Hi all,
This is my first post here! If there is any way I can improve the quality of my posts, please let me know!
I am currently working on a research project that involves investigating whether certain patterns of aberrant alternative RNA splicing in leukaemia can be used as prognostic biomarkers.
Following analysis of RNA-Seq data using MAGIQ by a fellow researcher, I have been provided with a data matrix with 128 patients (rows) and 31,867 RNA splicing events. The values within each cell are the 'percent spliced in' values for a particular splicing isoform in a particular patient.
My original approach was to utilise a random forest classifier (with the dichotomous/boolean label being whether a given patient survived beyond 3 years or not) in order to determine feature importances, and then to take the most important of these features and perform an L1-regularised Cox Proportional Hazards regression with these features in order to determine which of these top features contributed significantly to survival. These 'important splicing events' would then be validated on a previously unseen validation cohort/dataset.
Whilst working on this problem, I noted that multicollinearity affects the interpretability of all regression techniques, and can affect the feature importances assigned using a random forest (since the impurity explained by one feature earlier in a given tree would dramatically reduce the additional impurity explained by strongly correlated features further down in the tree). Given some confusion around the meaning of 'interpretability', in this case I am referring to the ability for a researcher to use the coefficients assigned to a particular feature by the Cox regression as a measure of feature importance/contribution. To investigate whether I would be affected by these issues, I calculated the VIF (Variance Inflation Factor) on a subset of features within my dataset, and found that multicollinearity was a huge issue (with many VIF values being above 10 and a very large number being above 1,000).
Given that the aim of this research project necessitates model interpretation in order to determine the RNA splicing events/isoforms that have a significant relationship with survival, my understanding is that the multicollinearity within my dataset must be removed. Calculating the VIF for each feature with respect to every other feature and then eliminating features incrementally is not only resource intensive (VIF calculation for all 31,867 features will take approx. 5 days on my current hardware, so the time to incrementally remove the feature with the highest VIF and calculate all the VIFs again over and over is simply not feasible), but I am concerned that simply removing high VIF features would be 'throwing out' potentially important information that may be relevant to downstream biological interpretation.
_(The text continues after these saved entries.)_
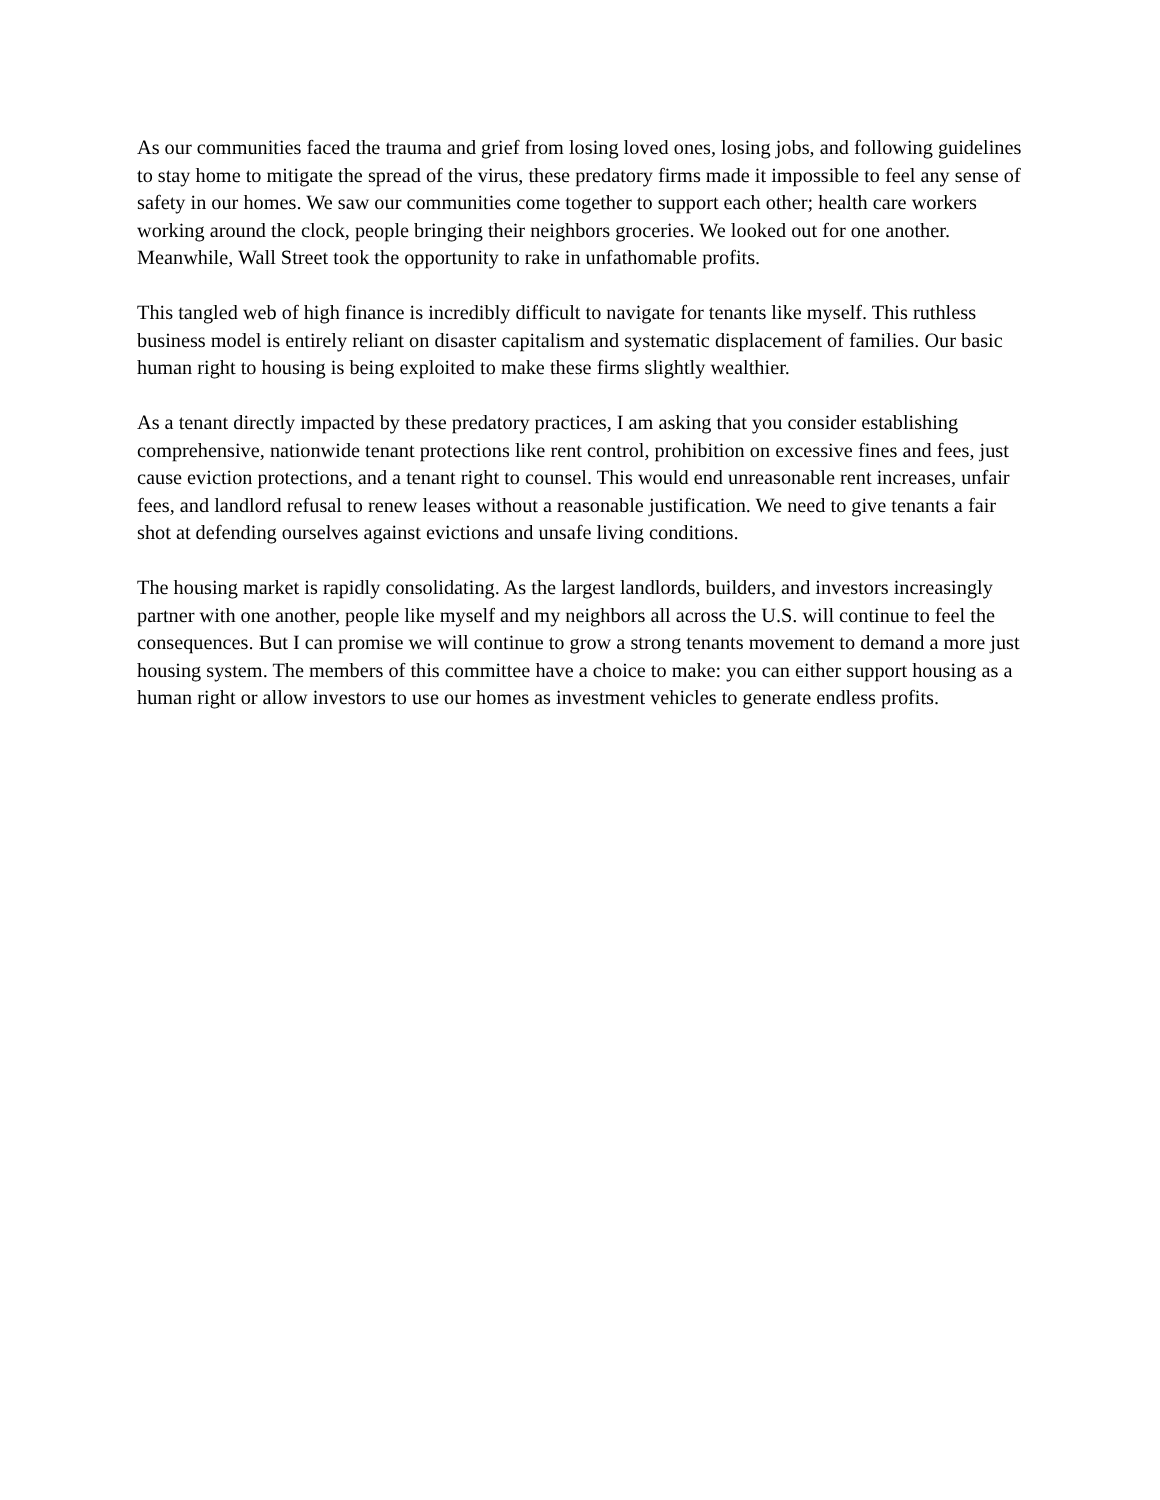As our communities faced the trauma and grief from losing loved ones, losing jobs, and following guidelines to stay home to mitigate the spread of the virus, these predatory firms made it impossible to feel any sense of safety in our homes. We saw our communities come together to support each other; health care workers working around the clock, people bringing their neighbors groceries. We looked out for one another. Meanwhile, Wall Street took the opportunity to rake in unfathomable profits.
This tangled web of high finance is incredibly difficult to navigate for tenants like myself. This ruthless business model is entirely reliant on disaster capitalism and systematic displacement of families. Our basic human right to housing is being exploited to make these firms slightly wealthier.
As a tenant directly impacted by these predatory practices, I am asking that you consider establishing comprehensive, nationwide tenant protections like rent control, prohibition on excessive fines and fees, just cause eviction protections, and a tenant right to counsel. This would end unreasonable rent increases, unfair fees, and landlord refusal to renew leases without a reasonable justification. We need to give tenants a fair shot at defending ourselves against evictions and unsafe living conditions.
The housing market is rapidly consolidating. As the largest landlords, builders, and investors increasingly partner with one another, people like myself and my neighbors all across the U.S. will continue to feel the consequences. But I can promise we will continue to grow a strong tenants movement to demand a more just housing system. The members of this committee have a choice to make: you can either support housing as a human right or allow investors to use our homes as investment vehicles to generate endless profits.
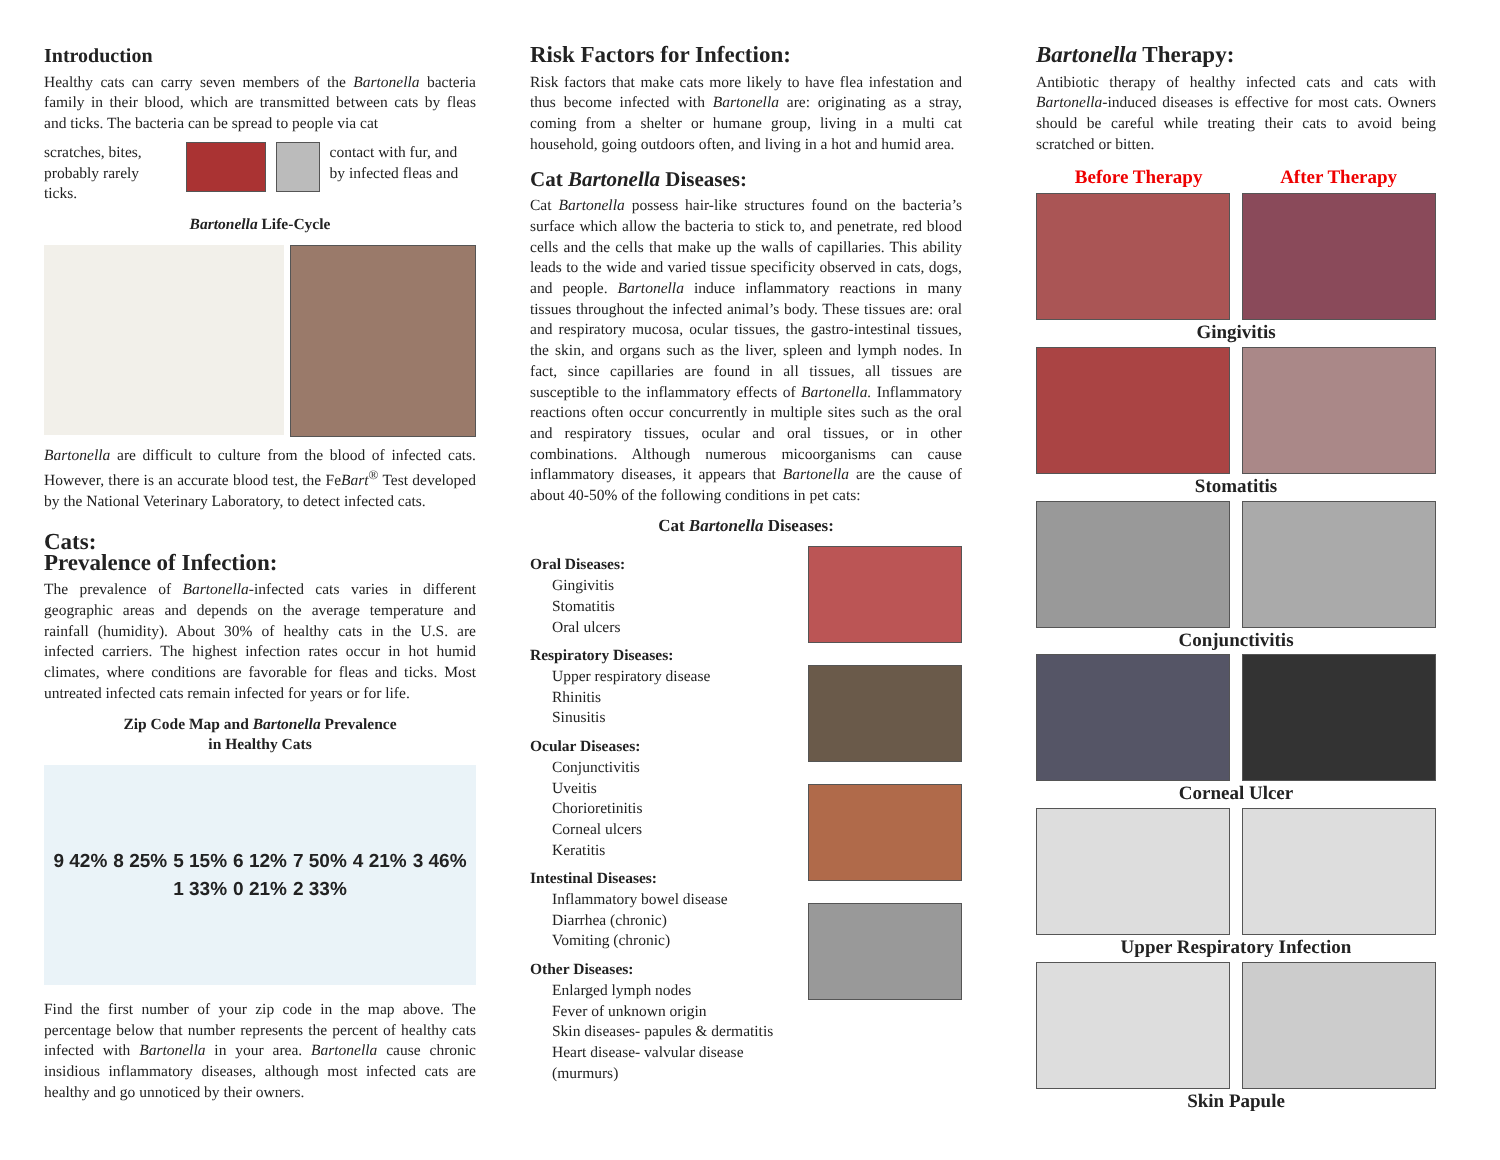Introduction
Healthy cats can carry seven members of the Bartonella bacteria family in their blood, which are transmitted between cats by fleas and ticks. The bacteria can be spread to people via cat
scratches, bites, probably rarely ticks.
contact with fur, and by infected fleas and
Bartonella Life-Cycle
Bartonella are difficult to culture from the blood of infected cats. However, there is an accurate blood test, the FeBart<sup>®</sup> Test developed by the National Veterinary Laboratory, to detect infected cats.
Cats:
Prevalence of Infection:
The prevalence of Bartonella-infected cats varies in different geographic areas and depends on the average temperature and rainfall (humidity). About 30% of healthy cats in the U.S. are infected carriers. The highest infection rates occur in hot humid climates, where conditions are favorable for fleas and ticks. Most untreated infected cats remain infected for years or for life.
Zip Code Map and Bartonella Prevalence
in Healthy Cats
9 42% 8 25% 5 15% 6 12% 7 50% 4 21% 3 46% 1 33% 0 21% 2 33%
Find the first number of your zip code in the map above. The percentage below that number represents the percent of healthy cats infected with Bartonella in your area. Bartonella cause chronic insidious inflammatory diseases, although most infected cats are healthy and go unnoticed by their owners.
Risk Factors for Infection:
Risk factors that make cats more likely to have flea infestation and thus become infected with Bartonella are: originating as a stray, coming from a shelter or humane group, living in a multi cat household, going outdoors often, and living in a hot and humid area.
Cat Bartonella Diseases:
Cat Bartonella possess hair-like structures found on the bacteria’s surface which allow the bacteria to stick to, and penetrate, red blood cells and the cells that make up the walls of capillaries. This ability leads to the wide and varied tissue specificity observed in cats, dogs, and people. Bartonella induce inflammatory reactions in many tissues throughout the infected animal’s body. These tissues are: oral and respiratory mucosa, ocular tissues, the gastro-intestinal tissues, the skin, and organs such as the liver, spleen and lymph nodes. In fact, since capillaries are found in all tissues, all tissues are susceptible to the inflammatory effects of Bartonella. Inflammatory reactions often occur concurrently in multiple sites such as the oral and respiratory tissues, ocular and oral tissues, or in other combinations. Although numerous micoorganisms can cause inflammatory diseases, it appears that Bartonella are the cause of about 40-50% of the following conditions in pet cats:
Cat Bartonella Diseases:
Oral Diseases:
Gingivitis
Stomatitis
Oral ulcers
Respiratory Diseases:
Upper respiratory disease
Rhinitis
Sinusitis
Ocular Diseases:
Conjunctivitis
Uveitis
Chorioretinitis
Corneal ulcers
Keratitis
Intestinal Diseases:
Inflammatory bowel disease
Diarrhea (chronic)
Vomiting (chronic)
Other Diseases:
Enlarged lymph nodes
Fever of unknown origin
Skin diseases- papules & dermatitis
Heart disease- valvular disease (murmurs)
Bartonella Therapy:
Antibiotic therapy of healthy infected cats and cats with Bartonella-induced diseases is effective for most cats. Owners should be careful while treating their cats to avoid being scratched or bitten.
Before Therapy After Therapy
Gingivitis
Stomatitis
Conjunctivitis
Corneal Ulcer
Upper Respiratory Infection
Skin Papule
I have also read that LASSO regularisation can deal with multicollinearity by driving the coefficients of strongly correlated features to zero, but once again I am concerned that this behaviour might be unreproducible (in the sense that different features would be eliminated each time the regression is run) as well as potentially removing important features relevant to biological interpretation.
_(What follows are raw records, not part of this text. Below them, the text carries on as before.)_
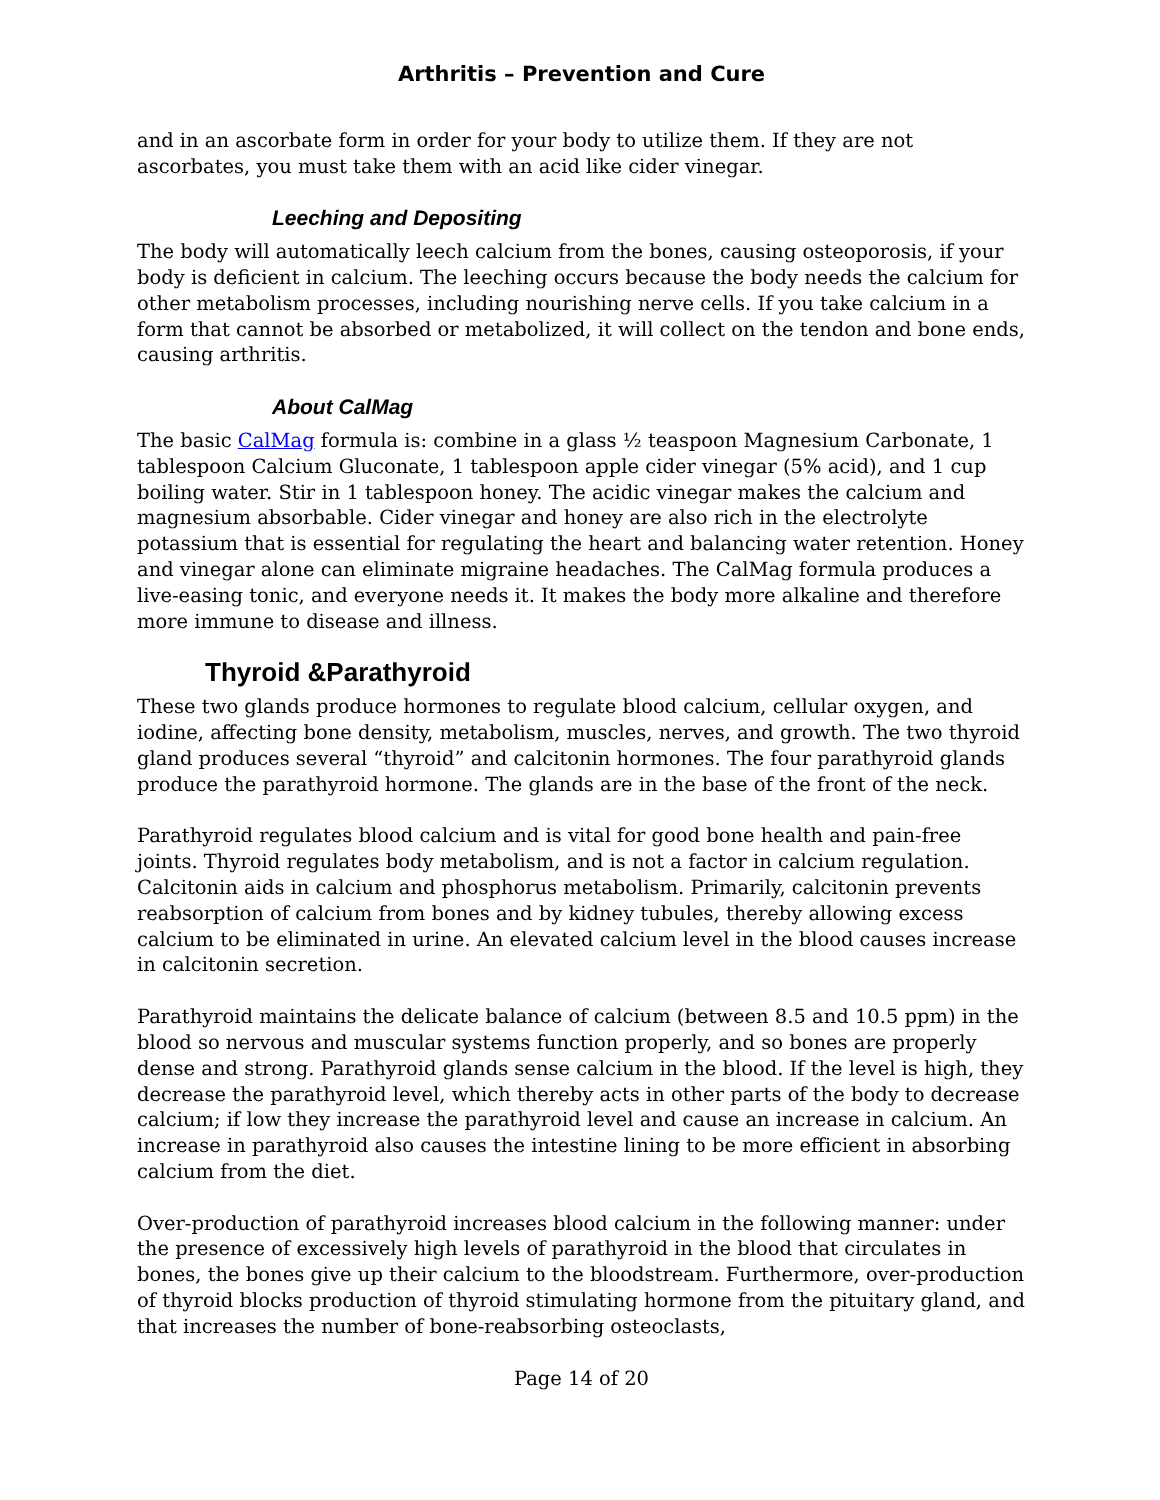Arthritis – Prevention and Cure
and in an ascorbate form in order for your body to utilize them. If they are not ascorbates, you must take them with an acid like cider vinegar.
Leeching and Depositing
The body will automatically leech calcium from the bones, causing osteoporosis, if your body is deficient in calcium. The leeching occurs because the body needs the calcium for other metabolism processes, including nourishing nerve cells. If you take calcium in a form that cannot be absorbed or metabolized, it will collect on the tendon and bone ends, causing arthritis.
About CalMag
The basic CalMag formula is: combine in a glass ½ teaspoon Magnesium Carbonate, 1 tablespoon Calcium Gluconate, 1 tablespoon apple cider vinegar (5% acid), and 1 cup boiling water. Stir in 1 tablespoon honey. The acidic vinegar makes the calcium and magnesium absorbable. Cider vinegar and honey are also rich in the electrolyte potassium that is essential for regulating the heart and balancing water retention. Honey and vinegar alone can eliminate migraine headaches. The CalMag formula produces a live-easing tonic, and everyone needs it. It makes the body more alkaline and therefore more immune to disease and illness.
Thyroid &Parathyroid
These two glands produce hormones to regulate blood calcium, cellular oxygen, and iodine, affecting bone density, metabolism, muscles, nerves, and growth. The two thyroid gland produces several “thyroid” and calcitonin hormones. The four parathyroid glands produce the parathyroid hormone. The glands are in the base of the front of the neck.
Parathyroid regulates blood calcium and is vital for good bone health and pain-free joints. Thyroid regulates body metabolism, and is not a factor in calcium regulation. Calcitonin aids in calcium and phosphorus metabolism. Primarily, calcitonin prevents reabsorption of calcium from bones and by kidney tubules, thereby allowing excess calcium to be eliminated in urine. An elevated calcium level in the blood causes increase in calcitonin secretion.
Parathyroid maintains the delicate balance of calcium (between 8.5 and 10.5 ppm) in the blood so nervous and muscular systems function properly, and so bones are properly dense and strong. Parathyroid glands sense calcium in the blood. If the level is high, they decrease the parathyroid level, which thereby acts in other parts of the body to decrease calcium; if low they increase the parathyroid level and cause an increase in calcium. An increase in parathyroid also causes the intestine lining to be more efficient in absorbing calcium from the diet.
Over-production of parathyroid increases blood calcium in the following manner: under the presence of excessively high levels of parathyroid in the blood that circulates in bones, the bones give up their calcium to the bloodstream. Furthermore, over-production of thyroid blocks production of thyroid stimulating hormone from the pituitary gland, and that increases the number of bone-reabsorbing osteoclasts,
Page 14 of 20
Guides I have found online recommend either combining correlated features together, or dropping features entirely. Given that the VIF does not indicate with which other features a particular feature is correlated, it is difficult to automate 'merging' of correlated features across all 31,867 RNA splicing events. I have also read that dimensionality reduction techniques such as PCA (Principal Component Analysis) will produce uncorrelated output features that can be used for downstream analysis, but I am unsure of how to determine how many principal components to form, or which of the features making up each principal component are responsible for causing certain principal components to exhibit a significant relationship with survival in the Cox model.
Finally, I am not sure what the accepted 'gold standard' is when selecting 'top' features from a random forest classifier. I am currently taking the top 0.1% of features, but this was a largely arbitrary choice. Is there a particular method to determine this threshold, or a convincing argument for a commonly used threshold?
Thank you all so much for your time!
Thank you very much for your insight! Removing invariant features and computing a simple correlation calculation prior to the VIF should ensure a substantial boost in speed. Thank you also for providing code demonstrating your envisioned pipeline.
I just wanted to clarify exactly what you meant when you stated:
Is this because random forests will not adequately perform feature selection in this underdefined /underdetermined system?
Underdefined systems have a huge number of complex solutions that do not generalize well. It is often better to find a simple solution that may be a couple of percent sub-optimal than to weed out all the complex solutions that seemingly work better but do not have general applicability.
Typically, more complex models require more data. Random forests are definitely in that category, and it is very easy to overfit a RF when data is scarce. One way around it is to keep the trees very shallow (maximum depth 2-4), at which point RFs tend not to be much better than generalized linear models. That is why I would suggest to leave out RFs, gradient boosters, neural networks and all other fancy models because they shine with different types of datasets. Even GLMs can easily overfit with the data you have, so that's why I suggested cross-validation with large number of folds.
This is a very clear and well-written answer. Thank you!